Would like to convert wood rims for standard tube wheels been hearing about conversion can any give me some direction have bike that I dont want to put 29


----------



## abe lugo (Dec 27, 2017)

Search for routering wood wheels.  The other way is to change from wood rim to 29er or 700c rims.  The price is cheaper for routering the rims, you'd have to ship them to someone that does them. Again search function.


----------



## GiovanniLiCalsi (Dec 27, 2017)

Buy some custom made Stutzmann 700C wooden clincher rims. Maybe the best alternative...


----------



## mike j (Dec 30, 2017)

I've routered a several wood rims & metal clad wood rims. The main problem that I have with the wood ones is that they seem to be an odd size. The 700mm ISO 622 tires are almost impossible to get on (too tight) & the 27x1 1/4 ISO 630 are too loose. Can't pump them up enough for riding, only for display. The metal clads seem a little more consistent for the 700's, also I feel confidant to router them a little deeper as the metal adds more sidewall strength. I then faux wood them as the plating is usually shot anyway. Stutsmann's look like a pretty good way to go.


----------



## carlitos60 (Dec 30, 2017)

GiovanniLiCalsi said:


> View attachment 729716 View attachment 729717 Buy some custom made Stutzmann 700C wooden clincher rims. Maybe the best alternative...

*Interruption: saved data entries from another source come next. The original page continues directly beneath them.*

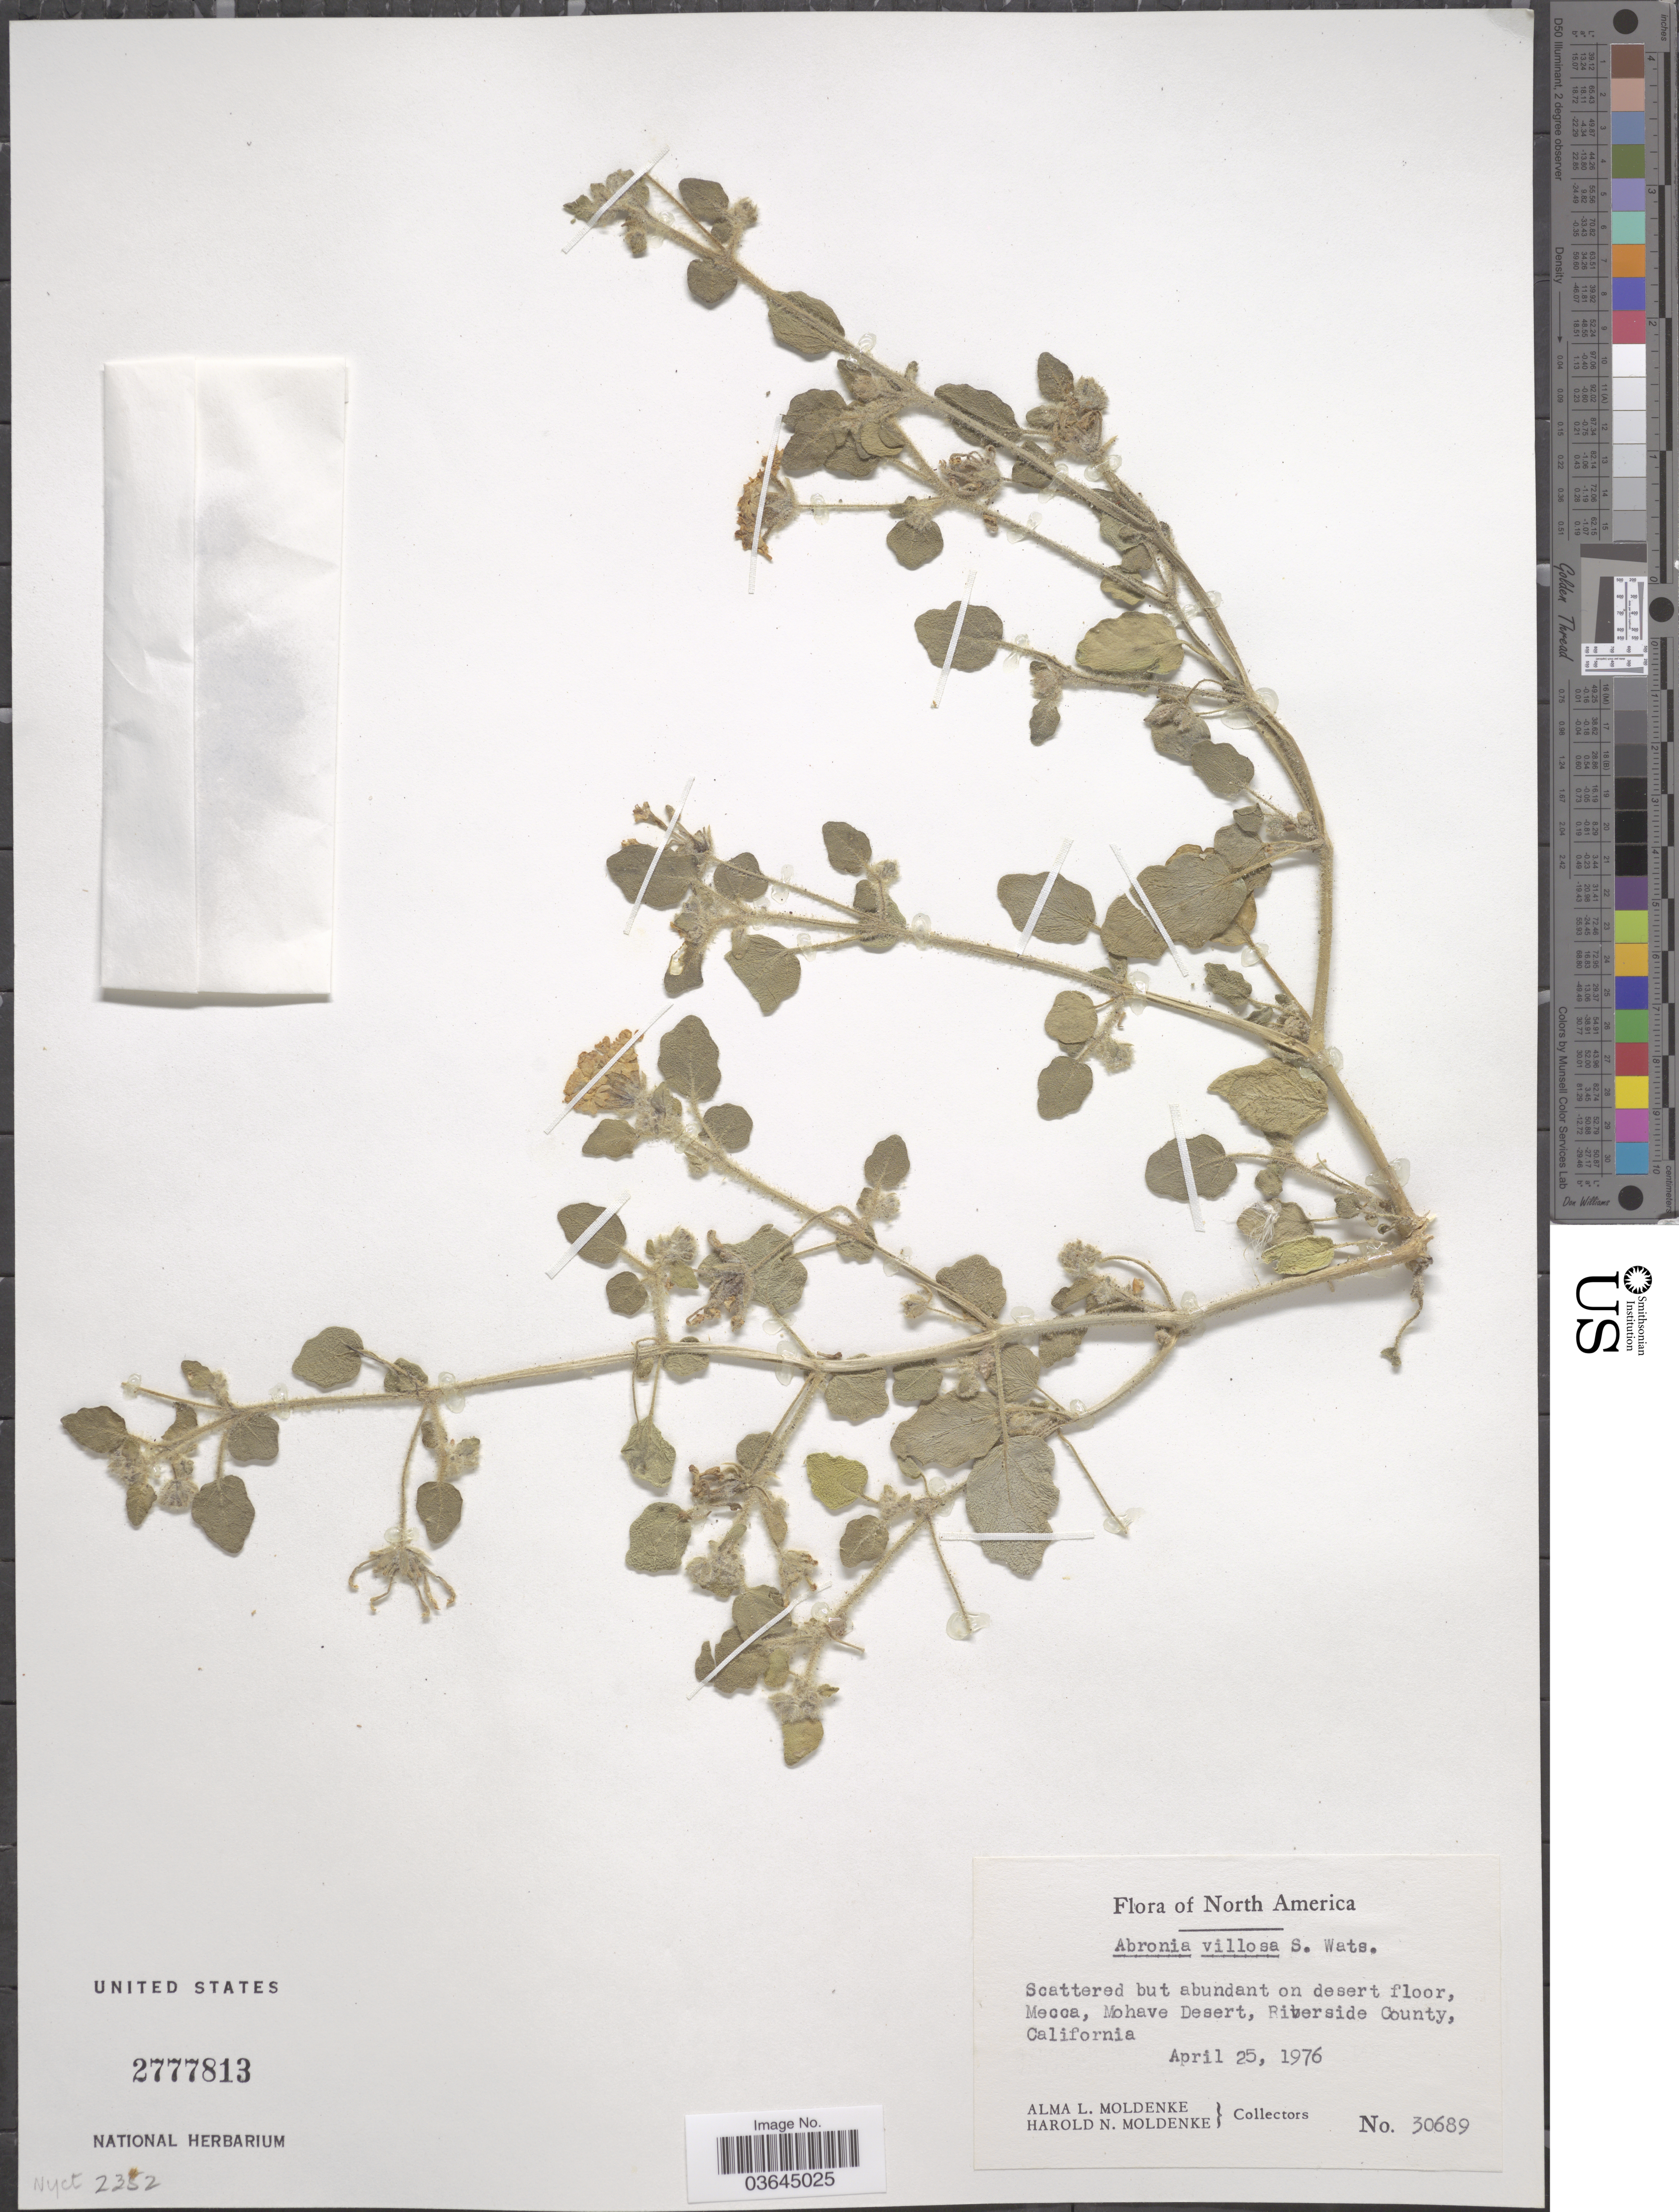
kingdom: Plantae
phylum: Tracheophyta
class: Magnoliopsida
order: Caryophyllales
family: Nyctaginaceae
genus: Abronia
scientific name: Abronia villosa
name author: S. Watson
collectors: A. L. Moldenke & H. N. Moldenke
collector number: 30689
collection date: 1976-04-25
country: United States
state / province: California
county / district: Riverside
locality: Mecca, Mohave Desert, Riverside County.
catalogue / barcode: US 2777813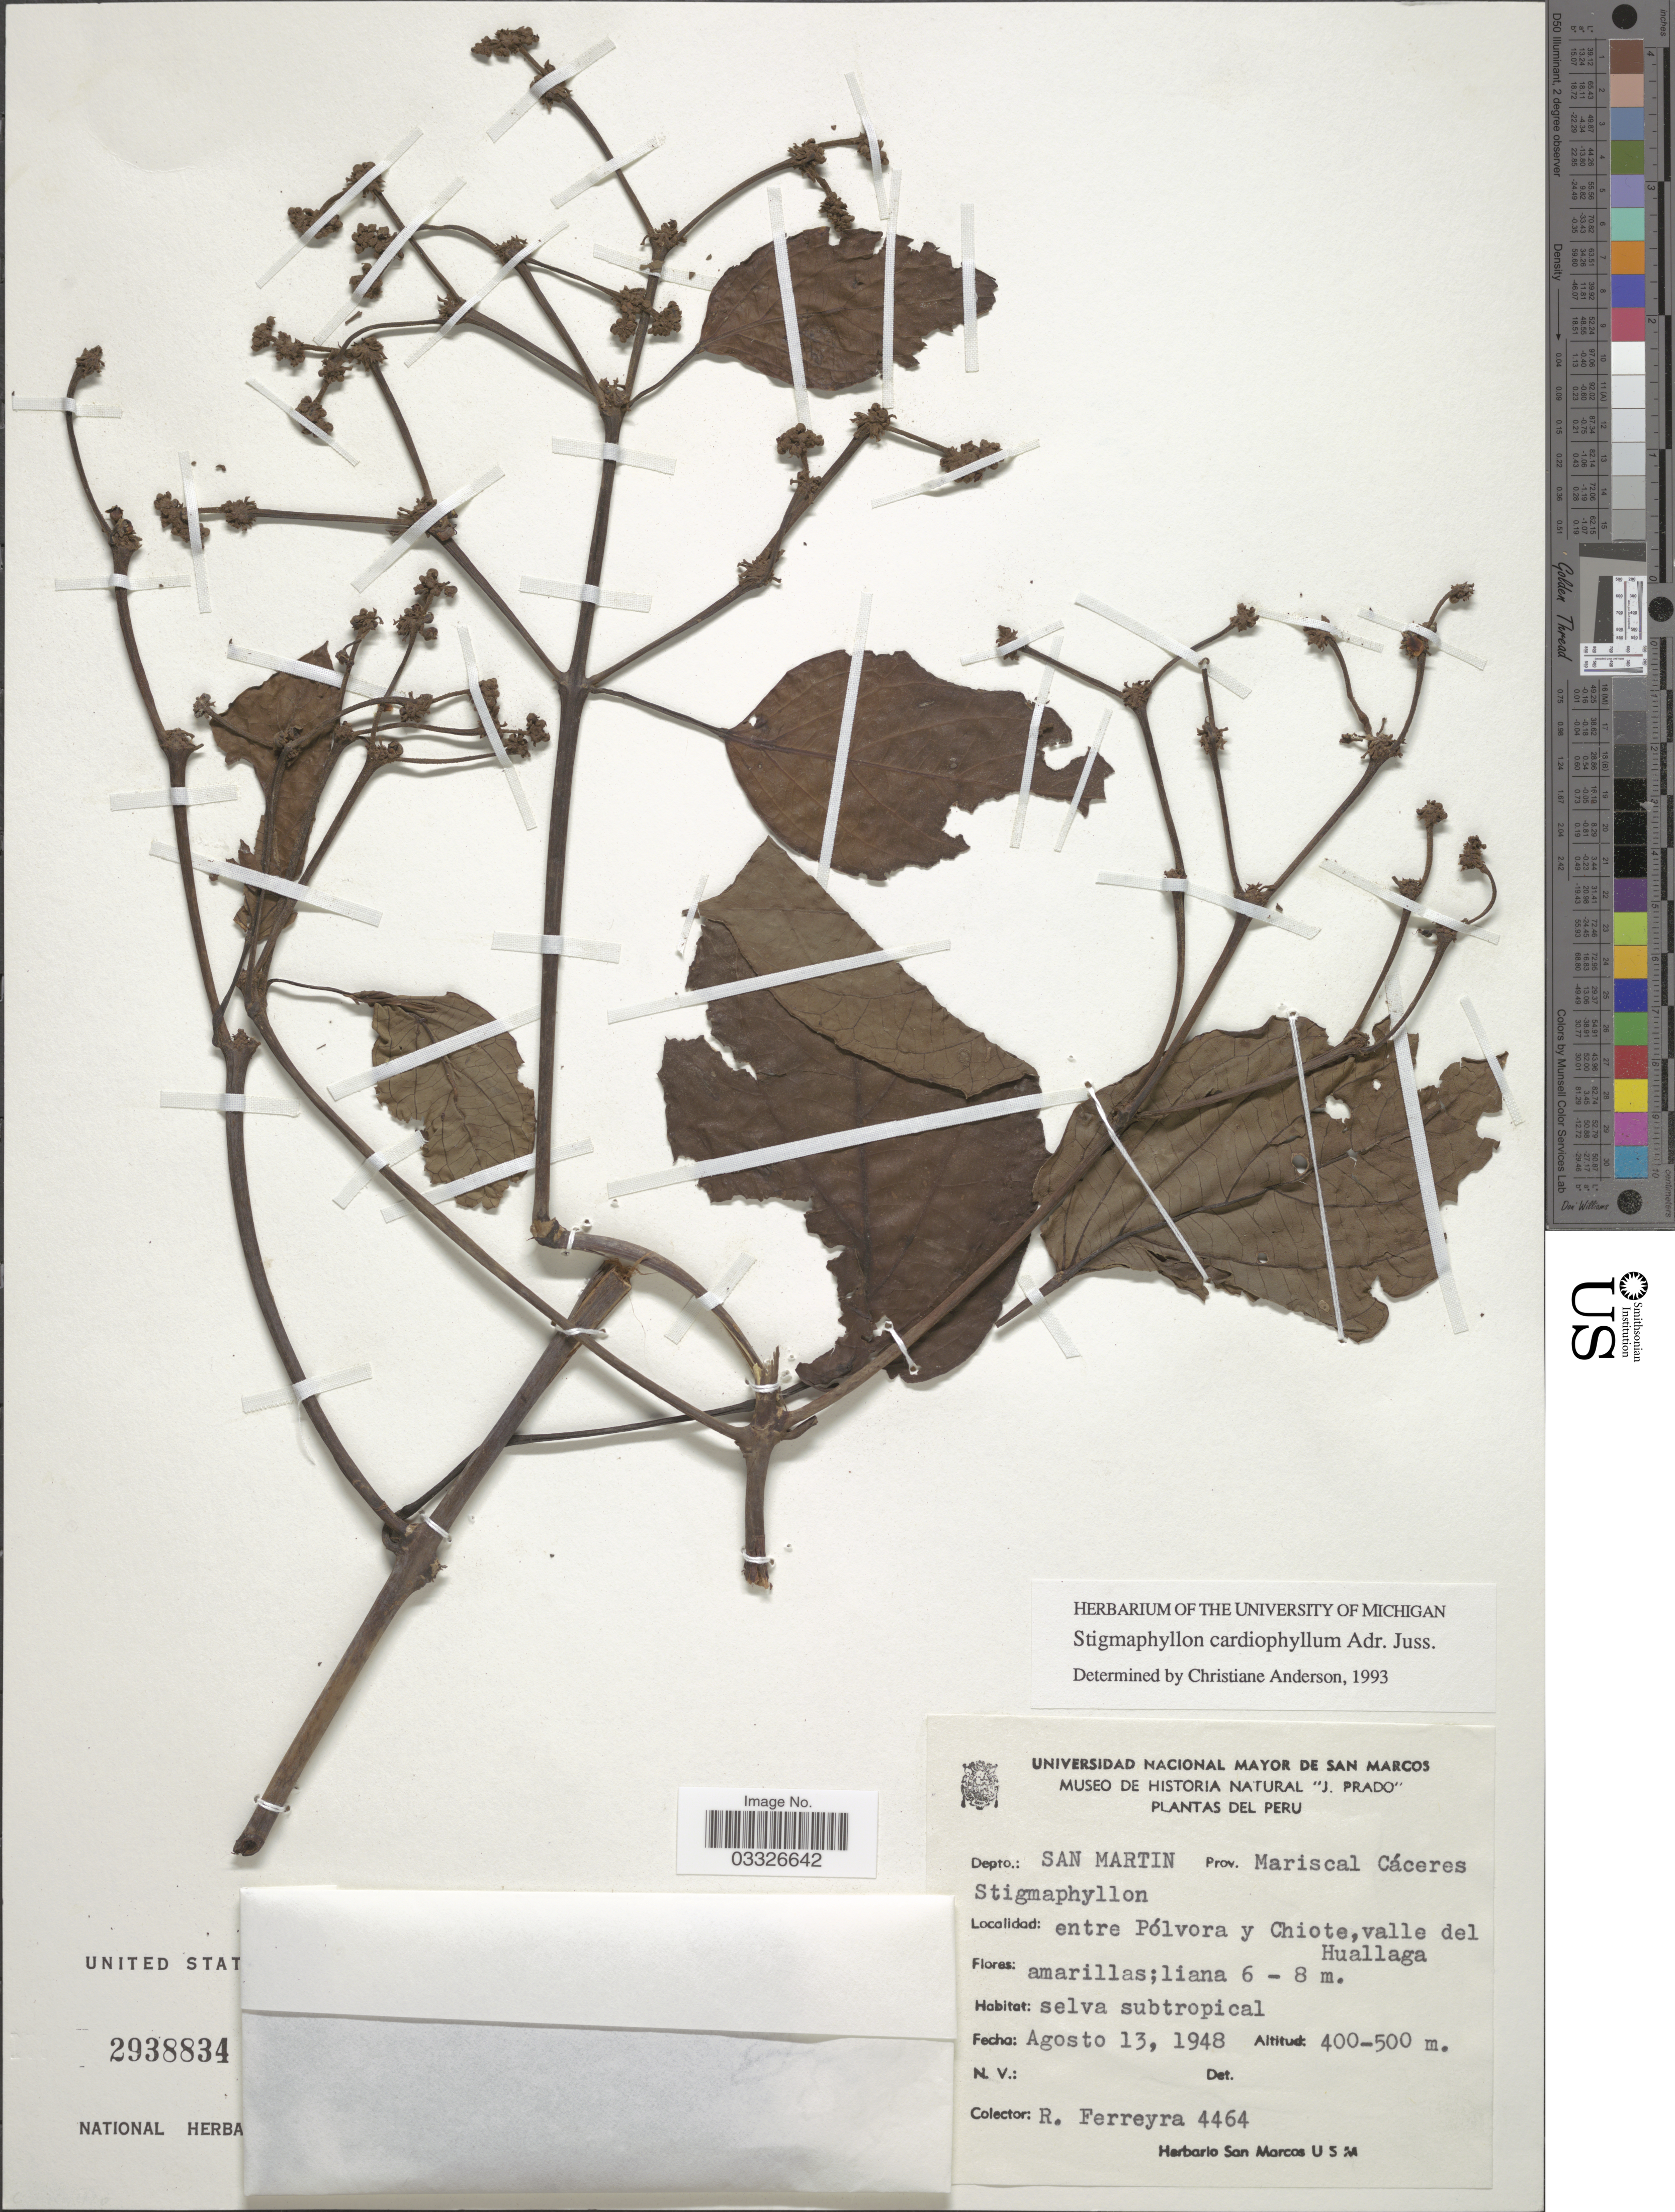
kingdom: Plantae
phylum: Tracheophyta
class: Magnoliopsida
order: Malpighiales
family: Malpighiaceae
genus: Stigmaphyllon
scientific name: Stigmaphyllon cardiophyllum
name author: A. Juss.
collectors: R. A. Ferreyra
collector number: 4464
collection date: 1948-08-13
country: Peru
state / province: San Martín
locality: Depto.: San Martin. Prov. Mariscal Cáceres, entre Pólvora y Chiota, valle del Huallaga.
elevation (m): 400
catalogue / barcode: US 2938834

How Can I Get a Set of This Rims??


----------



## dnc1 (Dec 30, 2017)

carlitos60 said:


> How Can I Get a Set of This Rims??



You have to write, or call and leave a message I believe.
They're based in Baltic, Ohio.
Call :
330-897-1391
There's no other way unfortunately.


----------



## stezell (Dec 30, 2017)

dnc1 said:


> You have to write, or call and leave a message I believe.
> They're based in Baltic, Ohio.
> Call :
> 330-897-1391
> There's no other way unfortunately.



The reason is he's Amish, so old school communication. There are several people on here that have used his wheels and they look great.


----------



## dnc1 (Dec 30, 2017)

stezell said:


> The reason is he's Amish, so old school communication. There are several people on here that have used his wheels and they look great.



Thanks @stezell, I knew he was Amish and was just requoting information that's been on the Cabe before. If he was online I'm sure he'd be snowed under with requests from people on here, me included, as from what you've already stated, they're are very good looking wheels with a reputation to match.  I just wish he had an agent over here in the UK.


----------



## stezell (Dec 30, 2017)

dnc1 said:


> Thanks @stezell, I knew he was Amish and was just requoting information that's been on the Cabe before. If he was online I'm sure he'd be snowed under with requests from people on here, me included, as from what you've already stated, they're are very good looking wheels with a reputation to match.  I just wish he had an agent over here in the UK.



I don't know dnc1 he might get stoned to death for having the Internet, just kidding.


----------



## Kstone (Jan 6, 2018)

What is his general charge for these types of rims? Anyone have any experience purchasing from him? I'd need a ballpark before I contact. Make sure I'm not too over my head in this


----------



## Duchess (Jan 6, 2018)

IIRC, numbers I saw a few years ago were in the neighborhood of $80/wheel, which is cheaper than CB Italia and Ghisallo. I have the CBs and, from what I've seen of the others, you wouldn't go wrong on any of them.


----------



## Duchess (Jan 6, 2018)

Also, I don't know how much of the ride is down to the 1912 Iver Johnson Special Racer's relaxed geometry (I can't trade with another bike because the front hub is 90mm and the rear is a skip tooth and I don't have any other bikes that would work with) and the Linus 35mm tires, but the wood wheels ride really nice.


----------



## David Brown (Jan 6, 2018)

The Stutzman  wood rims with alloy metal rim inside are 135.00 each US. I was there last fall and bought 3 pair. Drilled 28 32 36 or 40 spoke count.


----------